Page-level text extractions
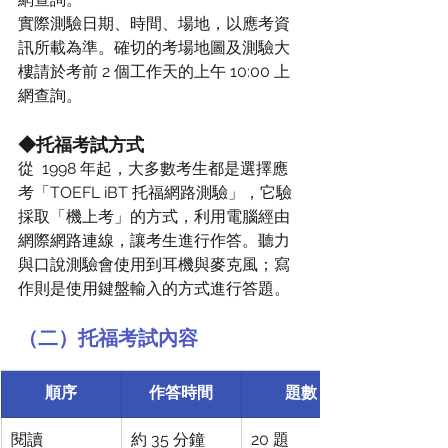
實際測驗日期、時間、場地，以應考資
訊所載為準。確切的考場地圖及測驗大
樓請於考前 2 個工作天的上午 10:00 上
網查詢。
◆托福考試方式
從  1998 年起，大多數考生都是選擇應
考「TOEFL iBT 托福網路測驗」，它驗
採取「機上考」的方式，利用電腦經由
網際網路連線，讓考生進行作答。聽力
與口說測驗會使用到耳機與麥克風；寫
作則是使用鍵盤輸入的方式進行答題。
（二）托福考試內容
順序
作答時間
題數
閱讀
約 35 分鐘
20 題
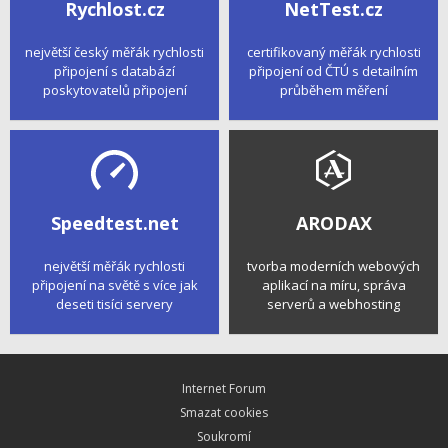
Rychlost.cz
NetTest.cz
největší český měřák rychlosti
certifikovaný měřák rychlosti
připojení s databází
připojení od ČTÚ s detailním
poskytovatelů připojení
průběhem měření
Speedtest.net
ARODAX
největší měřák rychlosti
tvorba moderních webových
připojení na světě s více jak
aplikací na míru, správa
deseti tisíci servery
serverů a webhosting
Internet Forum
Smazat cookies
Soukromí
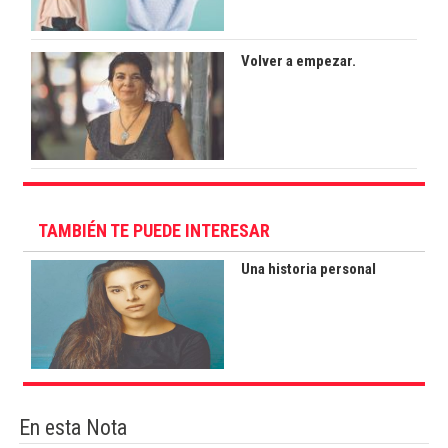
Volver a empezar.
TAMBIÉN TE PUEDE INTERESAR
Una historia personal
En esta Nota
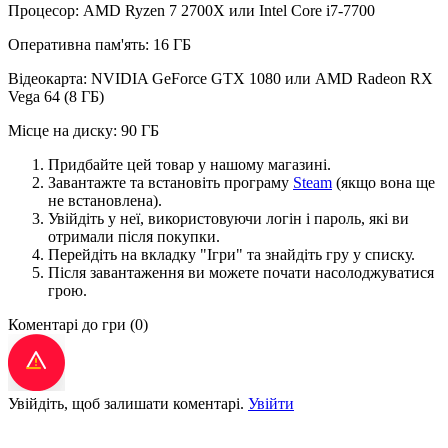
Процесор: AMD Ryzen 7 2700X или Intel Core i7-7700
Оперативна пам'ять: 16 ГБ
Відеокарта: NVIDIA GeForce GTX 1080 или AMD Radeon RX
Vega 64 (8 ГБ)
Місце на диску: 90 ГБ
Придбайте цей товар у нашому магазині.
Завантажте та встановіть програму
Steam
(якщо вона ще
не встановлена).
Увійдіть у неї, використовуючи логін і пароль, які ви
отримали після покупки.
Перейдіть на вкладку "Ігри" та знайдіть гру у списку.
Після завантаження ви можете почати насолоджуватися
грою.
Коментарі до гри
(0)
Увійдіть, щоб залишати коментарі.
Увійти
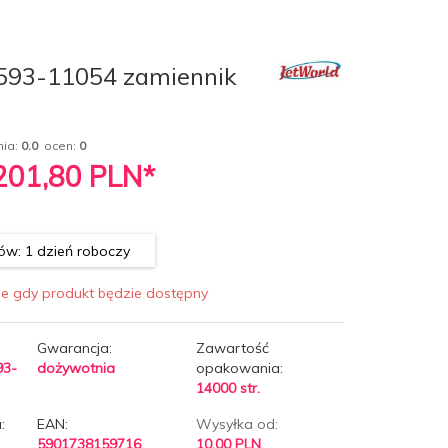
 593-11054 zamiennik
nia:
0.0
ocen:
0
 201,80
PLN*
w: 1 dzień roboczy
ie gdy produkt będzie dostępny
Gwarancja:
Zawartość
93-
dożywotnia
opakowania:
14000 str.
:
EAN:
Wysyłka od:
5901738159716
10.00 PLN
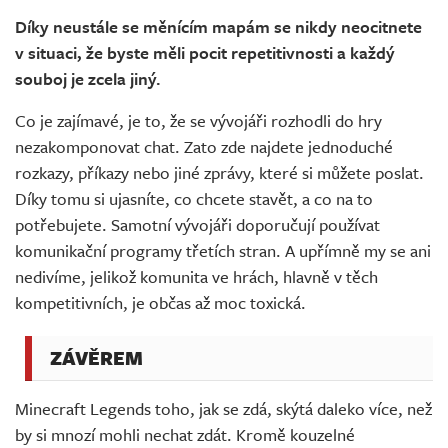
Díky neustále se měnícím mapám se nikdy neocitnete
v situaci, že byste měli pocit repetitivnosti a každý
souboj je zcela jiný.
Co je zajímavé, je to, že se vývojáři rozhodli do hry
nezakomponovat chat. Zato zde najdete jednoduché
rozkazy, příkazy nebo jiné zprávy, které si můžete poslat.
Díky tomu si ujasníte, co chcete stavět, a co na to
potřebujete. Samotní vývojáři doporučují používat
komunikační programy třetích stran. A upřímně my se ani
nedivíme, jelikož komunita ve hrách, hlavně v těch
kompetitivních, je občas až moc toxická.
ZÁVĚREM
Minecraft Legends toho, jak se zdá, skýtá daleko více, než
by si mnozí mohli nechat zdát. Kromě kouzelné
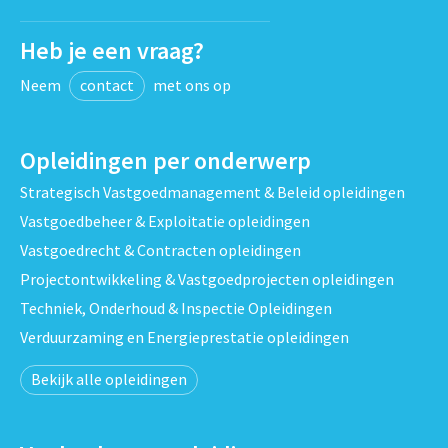
Heb je een vraag?
Neem
contact
met ons op
Opleidingen per onderwerp
Strategisch Vastgoedmanagement & Beleid opleidingen
Vastgoedbeheer & Exploitatie opleidingen
Vastgoedrecht & Contracten opleidingen
Projectontwikkeling & Vastgoedprojecten opleidingen
Techniek, Onderhoud & Inspectie Opleidingen
Verduurzaming en Energieprestatie opleidingen
Bekijk alle opleidingen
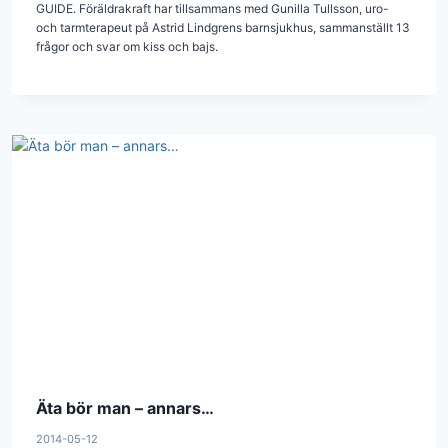
GUIDE. Föräldrakraft har tillsammans med Gunilla Tullsson, uro-
och tarmterapeut på Astrid Lindgrens barnsjukhus, sammanställt 13
frågor och svar om kiss och bajs.
Äta bör man – annars…
2014-05-12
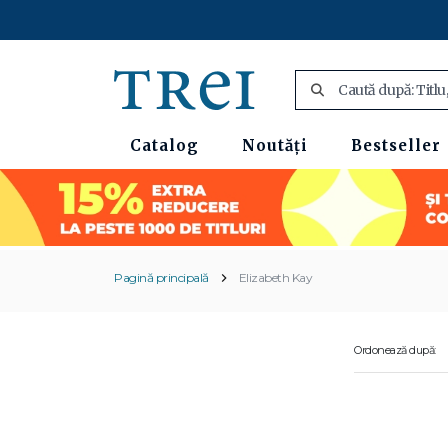
Catalog
Noutăți
Bestseller
Pagină principală
Elizabeth Kay
Ordonează după:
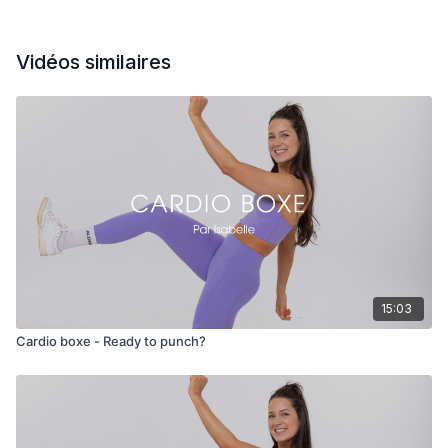
Vidéos similaires
15:03
Cardio boxe - Ready to punch?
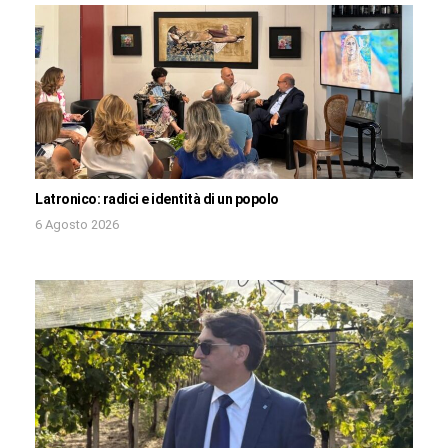
Latronico: radici e identità di un popolo
6 Agosto 2026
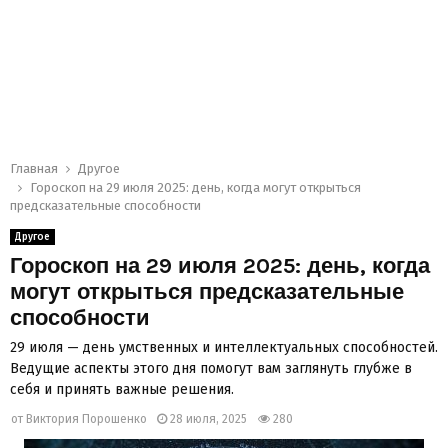
Главная
Другое
Гороскоп на 29 июля 2025: день, когда могут открыться
предсказательные способности
Другое
Гороскоп на 29 июля 2025: день, когда
могут открыться предсказательные
способности
29 июля — день умственных и интеллектуальных способностей.
Ведущие аспекты этого дня помогут вам заглянуть глубже в
себя и принять важные решения.
от
Виктория Порошенко
28 июля, 2025
280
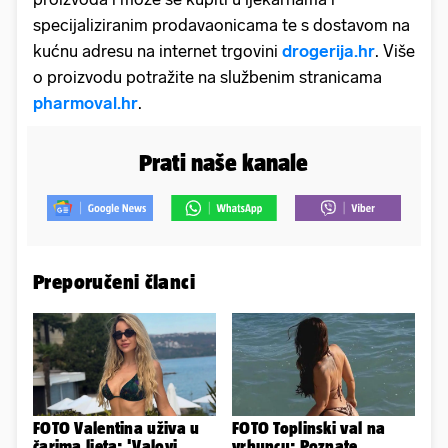
specijaliziranim prodavaonicama te s dostavom na
kućnu adresu na internet trgovini
drogerija.hr
. Više
o proizvodu potražite na službenim stranicama
pharmoval.hr
.
Prati naše kanale
Preporučeni članci
FOTO Valentina uživa u
FOTO Toplinski val na
čarima ljeta: 'Valovi,
vrhuncu: Poznate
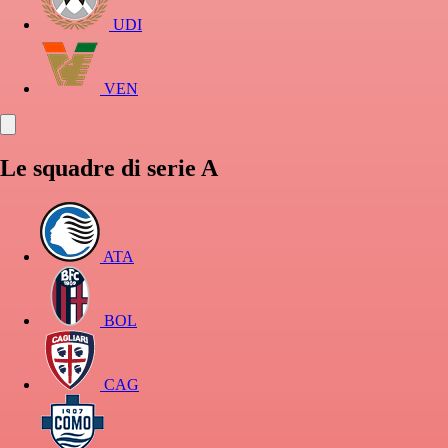
UDI
VEN
Le squadre di serie A
ATA
BOL
CAG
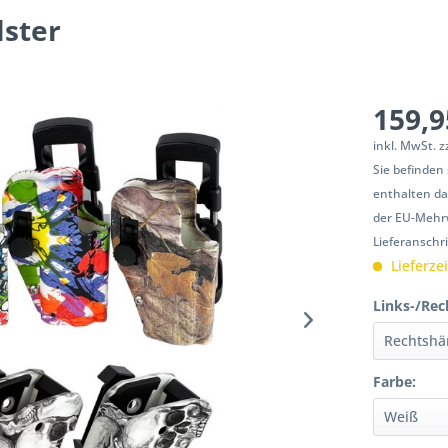
ster
159,9
inkl. MwSt.
z
Sie befinden
enthalten da
der EU-Mehrw
Lieferanschr
Lieferze
Links-/Rec
Farbe:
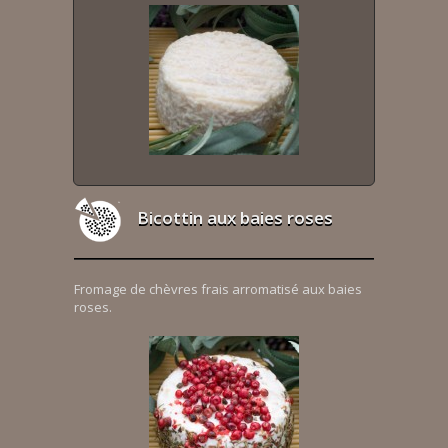
Bicottin aux baies roses
Fromage de chèvres frais arromatisé aux baies
roses.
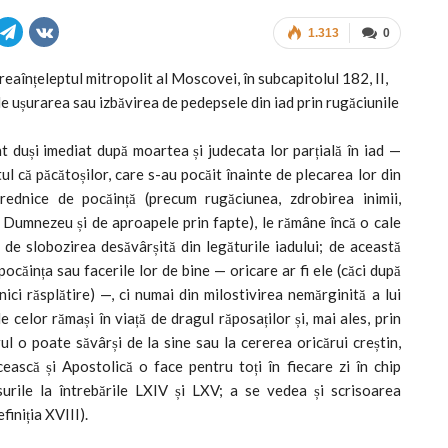
1.313
0
eaînțeleptul mitropolit al Moscovei, în subcapitolul 182, II,
de ușurarea sau izbăvirea de pedepsele din iad prin rugăciunile
t duși imediat după moartea și judecata lor parțială în iad —
ptul că păcătoșilor, care s-au pocăit înainte de plecarea lor din
ednice de pocăință (precum rugăciunea, zdrobirea inimii,
e Dumnezeu și de aproapele prin fapte), le rămâne încă o cale
de slobozirea desăvârșită din legăturile iadului; de această
pocăința sau facerile lor de bine — oricare ar fi ele (căci după
nici răsplătire) —, ci numai din milostivirea nemărginită a lui
e celor rămași în viață de dragul răposaților și, mai ales, prin
l o poate săvârși de la sine sau la cererea oricărui creștin,
ească și Apostolică o face pentru toți în fiecare zi în chip
surile la întrebările LXIV și LXV; a se vedea și scrisoarea
iniția XVIII).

### Task
The records above are to be repeated word for word, with the pictures omitted.

### Answer to the exercise
實際測驗日期、時間、場地，以應考資
訊所載為準。確切的考場地圖及測驗大
樓請於考前 2 個工作天的上午 10:00 上
網查詢。
◆托福考試方式
從  1998 年起，大多數考生都是選擇應
考「TOEFL iBT 托福網路測驗」，它驗
採取「機上考」的方式，利用電腦經由
網際網路連線，讓考生進行作答。聽力
與口說測驗會使用到耳機與麥克風；寫
作則是使用鍵盤輸入的方式進行答題。
（二）托福考試內容
順序
作答時間
題數
閱讀
約 35 分鐘
20 題
Rychlost.cz
NetTest.cz
největší český měřák rychlosti
certifikovaný měřák rychlosti
připojení s databází
připojení od ČTÚ s detailním
poskytovatelů připojení
průběhem měření
Speedtest.net
ARODAX
největší měřák rychlosti
tvorba moderních webových
připojení na světě s více jak
aplikací na míru, správa
deseti tisíci servery
serverů a webhosting
Internet Forum
Smazat cookies
Soukromí
Volver a empezar.
TAMBIÉN TE PUEDE INTERESAR
Una historia personal
En esta Nota
Процесор: AMD Ryzen 7 2700X или Intel Core i7-7700
Оперативна пам'ять: 16 ГБ
Відеокарта: NVIDIA GeForce GTX 1080 или AMD Radeon RX
Vega 64 (8 ГБ)
Місце на диску: 90 ГБ
Придбайте цей товар у нашому магазині.
Завантажте та встановіть програму
Steam
(якщо вона ще
не встановлена).
Увійдіть у неї, використовуючи логін і пароль, які ви
отримали після покупки.
Перейдіть на вкладку "Ігри" та знайдіть гру у списку.
Після завантаження ви можете почати насолоджуватися
грою.
Коментарі до гри
(0)
Увійдіть, щоб залишати коментарі.
Увійти
 593-11054 zamiennik
nia:
0.0
ocen:
0
 201,80
PLN*
w: 1 dzień roboczy
ie gdy produkt będzie dostępny
Gwarancja:
Zawartość
93-
dożywotnia
opakowania:
14000 str.
:
EAN:
Wysyłka od:
5901738159716
10.00 PLN
Díky neustále se měnícím mapám se nikdy neocitnete
v situaci, že byste měli pocit repetitivnosti a každý
souboj je zcela jiný.
Co je zajímavé, je to, že se vývojáři rozhodli do hry
nezakomponovat chat. Zato zde najdete jednoduché
rozkazy, příkazy nebo jiné zprávy, které si můžete poslat.
Díky tomu si ujasníte, co chcete stavět, a co na to
potřebujete. Samotní vývojáři doporučují používat
komunikační programy třetích stran. A upřímně my se ani
nedivíme, jelikož komunita ve hrách, hlavně v těch
kompetitivních, je občas až moc toxická.
ZÁVĚREM
Minecraft Legends toho, jak se zdá, skýtá daleko více, než
by si mnozí mohli nechat zdát. Kromě kouzelné
Heb je een vraag?
Neem
contact
met ons op
Opleidingen per onderwerp
Strategisch Vastgoedmanagement & Beleid opleidingen
Vastgoedbeheer & Exploitatie opleidingen
Vastgoedrecht & Contracten opleidingen
Projectontwikkeling & Vastgoedprojecten opleidingen
Techniek, Onderhoud & Inspectie Opleidingen
Verduurzaming en Energieprestatie opleidingen
Bekijk alle opleidingen
GUIDE. Föräldrakraft har tillsammans med Gunilla Tullsson, uro-
och tarmterapeut på Astrid Lindgrens barnsjukhus, sammanställt 13
frågor och svar om kiss och bajs.
Äta bör man – annars…
2014-05-12
Catalog
Noutăți
Bestseller
Pagină principală
Elizabeth Kay
Ordonează după:
Vidéos similaires
15:03
Cardio boxe - Ready to punch?
Latronico: radici e identità di un popolo
6 Agosto 2026
Главная
Другое
Гороскоп на 29 июля 2025: день, когда могут открыться
предсказательные способности
Другое
Гороскоп на 29 июля 2025: день, когда
могут открыться предсказательные
способности
29 июля — день умственных и интеллектуальных способностей.
Ведущие аспекты этого дня помогут вам заглянуть глубже в
себя и принять важные решения.
от
Виктория Порошенко
28 июля, 2025
280
specijaliziranim prodavaonicama te s dostavom na
kućnu adresu na internet trgovini
drogerija.hr
. Više
o proizvodu potražite na službenim stranicama
pharmoval.hr
.
Prati naše kanale
Preporučeni članci
FOTO Valentina uživa u
FOTO Toplinski val na
čarima ljeta: 'Valovi,
vrhuncu: Poznate
UDI
VEN
Le squadre di serie A
ATA
BOL
CAG
ster
159,9
inkl. MwSt.
z
Sie befinden
enthalten da
der EU-Mehrw
Lieferanschr
Lieferze
Links-/Rec
Farbe:
Bicottin aux baies roses
Fromage de chèvres frais arromatisé aux baies
roses.
1.313
0
eaînțeleptul mitropolit al Moscovei, în subcapitolul 182, II,
de ușurarea sau izbăvirea de pedepsele din iad prin rugăciunile
t duși imediat după moartea și judecata lor parțială în iad —
ptul că păcătoșilor, care s-au pocăit înainte de plecarea lor din
ednice de pocăință (precum rugăciunea, zdrobirea inimii,
e Dumnezeu și de aproapele prin fapte), le rămâne încă o cale
de slobozirea desăvârșită din legăturile iadului; de această
pocăința sau facerile lor de bine — oricare ar fi ele (căci după
nici răsplătire) —, ci numai din milostivirea nemărginită a lui
e celor rămași în viață de dragul răposaților și, mai ales, prin
l o poate săvârși de la sine sau la cererea oricărui creștin,
ească și Apostolică o face pentru toți în fiecare zi în chip
surile la întrebările LXIV și LXV; a se vedea și scrisoarea
iniția XVIII).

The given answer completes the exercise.